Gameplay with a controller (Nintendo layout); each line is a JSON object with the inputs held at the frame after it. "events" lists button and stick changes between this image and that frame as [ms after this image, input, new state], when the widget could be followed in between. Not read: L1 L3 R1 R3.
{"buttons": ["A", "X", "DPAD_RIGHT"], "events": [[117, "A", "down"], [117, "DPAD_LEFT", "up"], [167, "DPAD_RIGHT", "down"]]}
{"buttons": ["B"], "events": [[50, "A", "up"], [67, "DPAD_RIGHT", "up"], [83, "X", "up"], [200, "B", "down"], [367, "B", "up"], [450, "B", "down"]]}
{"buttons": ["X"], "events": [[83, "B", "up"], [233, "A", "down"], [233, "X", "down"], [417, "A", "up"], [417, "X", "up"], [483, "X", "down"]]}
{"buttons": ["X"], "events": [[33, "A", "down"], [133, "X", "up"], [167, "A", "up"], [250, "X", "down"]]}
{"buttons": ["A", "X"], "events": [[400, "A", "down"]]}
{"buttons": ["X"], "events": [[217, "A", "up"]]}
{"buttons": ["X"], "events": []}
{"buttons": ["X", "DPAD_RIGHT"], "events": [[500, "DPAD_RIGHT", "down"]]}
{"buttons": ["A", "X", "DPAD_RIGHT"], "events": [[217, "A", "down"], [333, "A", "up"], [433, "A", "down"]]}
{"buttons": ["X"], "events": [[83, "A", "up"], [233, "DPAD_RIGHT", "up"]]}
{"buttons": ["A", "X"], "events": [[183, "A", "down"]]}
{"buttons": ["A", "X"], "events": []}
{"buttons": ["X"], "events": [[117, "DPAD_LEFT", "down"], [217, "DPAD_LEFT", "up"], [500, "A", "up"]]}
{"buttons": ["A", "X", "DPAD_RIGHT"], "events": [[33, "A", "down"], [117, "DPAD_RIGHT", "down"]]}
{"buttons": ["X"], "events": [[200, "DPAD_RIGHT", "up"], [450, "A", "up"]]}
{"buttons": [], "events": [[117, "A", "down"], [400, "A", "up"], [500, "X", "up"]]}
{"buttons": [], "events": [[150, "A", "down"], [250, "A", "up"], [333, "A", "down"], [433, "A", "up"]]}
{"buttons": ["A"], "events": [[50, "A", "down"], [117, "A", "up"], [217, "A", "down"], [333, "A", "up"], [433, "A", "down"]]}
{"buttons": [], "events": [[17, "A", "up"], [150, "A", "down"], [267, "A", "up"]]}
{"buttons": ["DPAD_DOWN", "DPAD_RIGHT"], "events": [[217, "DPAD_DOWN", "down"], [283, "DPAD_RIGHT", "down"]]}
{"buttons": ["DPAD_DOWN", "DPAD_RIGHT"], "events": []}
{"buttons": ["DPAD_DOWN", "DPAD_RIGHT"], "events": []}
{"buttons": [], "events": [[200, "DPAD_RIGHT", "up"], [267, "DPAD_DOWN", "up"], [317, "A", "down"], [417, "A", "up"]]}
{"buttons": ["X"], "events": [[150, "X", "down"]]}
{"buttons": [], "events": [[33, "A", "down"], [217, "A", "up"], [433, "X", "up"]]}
****************************************
* [INSTRUCTIONS FOR THE TASK]: Start at the top line of the records and retype them all exactly.

* [REPLY TO THE TASK]:
Gameplay with a controller (Nintendo layout); each line is a JSON object with the inputs held at the frame after it. "events" lists button and stick changes between this image and that frame as [ms after this image, input, new state], when the widget could be followed in between. Not read: L1 L3 R1 R3.
{"buttons": ["A", "X", "DPAD_RIGHT"], "events": [[117, "A", "down"], [117, "DPAD_LEFT", "up"], [167, "DPAD_RIGHT", "down"]]}
{"buttons": ["B"], "events": [[50, "A", "up"], [67, "DPAD_RIGHT", "up"], [83, "X", "up"], [200, "B", "down"], [367, "B", "up"], [450, "B", "down"]]}
{"buttons": ["X"], "events": [[83, "B", "up"], [233, "A", "down"], [233, "X", "down"], [417, "A", "up"], [417, "X", "up"], [483, "X", "down"]]}
{"buttons": ["X"], "events": [[33, "A", "down"], [133, "X", "up"], [167, "A", "up"], [250, "X", "down"]]}
{"buttons": ["A", "X"], "events": [[400, "A", "down"]]}
{"buttons": ["X"], "events": [[217, "A", "up"]]}
{"buttons": ["X"], "events": []}
{"buttons": ["X", "DPAD_RIGHT"], "events": [[500, "DPAD_RIGHT", "down"]]}
{"buttons": ["A", "X", "DPAD_RIGHT"], "events": [[217, "A", "down"], [333, "A", "up"], [433, "A", "down"]]}
{"buttons": ["X"], "events": [[83, "A", "up"], [233, "DPAD_RIGHT", "up"]]}
{"buttons": ["A", "X"], "events": [[183, "A", "down"]]}
{"buttons": ["A", "X"], "events": []}
{"buttons": ["X"], "events": [[117, "DPAD_LEFT", "down"], [217, "DPAD_LEFT", "up"], [500, "A", "up"]]}
{"buttons": ["A", "X", "DPAD_RIGHT"], "events": [[33, "A", "down"], [117, "DPAD_RIGHT", "down"]]}
{"buttons": ["X"], "events": [[200, "DPAD_RIGHT", "up"], [450, "A", "up"]]}
{"buttons": [], "events": [[117, "A", "down"], [400, "A", "up"], [500, "X", "up"]]}
{"buttons": [], "events": [[150, "A", "down"], [250, "A", "up"], [333, "A", "down"], [433, "A", "up"]]}
{"buttons": ["A"], "events": [[50, "A", "down"], [117, "A", "up"], [217, "A", "down"], [333, "A", "up"], [433, "A", "down"]]}
{"buttons": [], "events": [[17, "A", "up"], [150, "A", "down"], [267, "A", "up"]]}
{"buttons": ["DPAD_DOWN", "DPAD_RIGHT"], "events": [[217, "DPAD_DOWN", "down"], [283, "DPAD_RIGHT", "down"]]}
{"buttons": ["DPAD_DOWN", "DPAD_RIGHT"], "events": []}
{"buttons": ["DPAD_DOWN", "DPAD_RIGHT"], "events": []}
{"buttons": [], "events": [[200, "DPAD_RIGHT", "up"], [267, "DPAD_DOWN", "up"], [317, "A", "down"], [417, "A", "up"]]}
{"buttons": ["X"], "events": [[150, "X", "down"]]}
{"buttons": [], "events": [[33, "A", "down"], [217, "A", "up"], [433, "X", "up"]]}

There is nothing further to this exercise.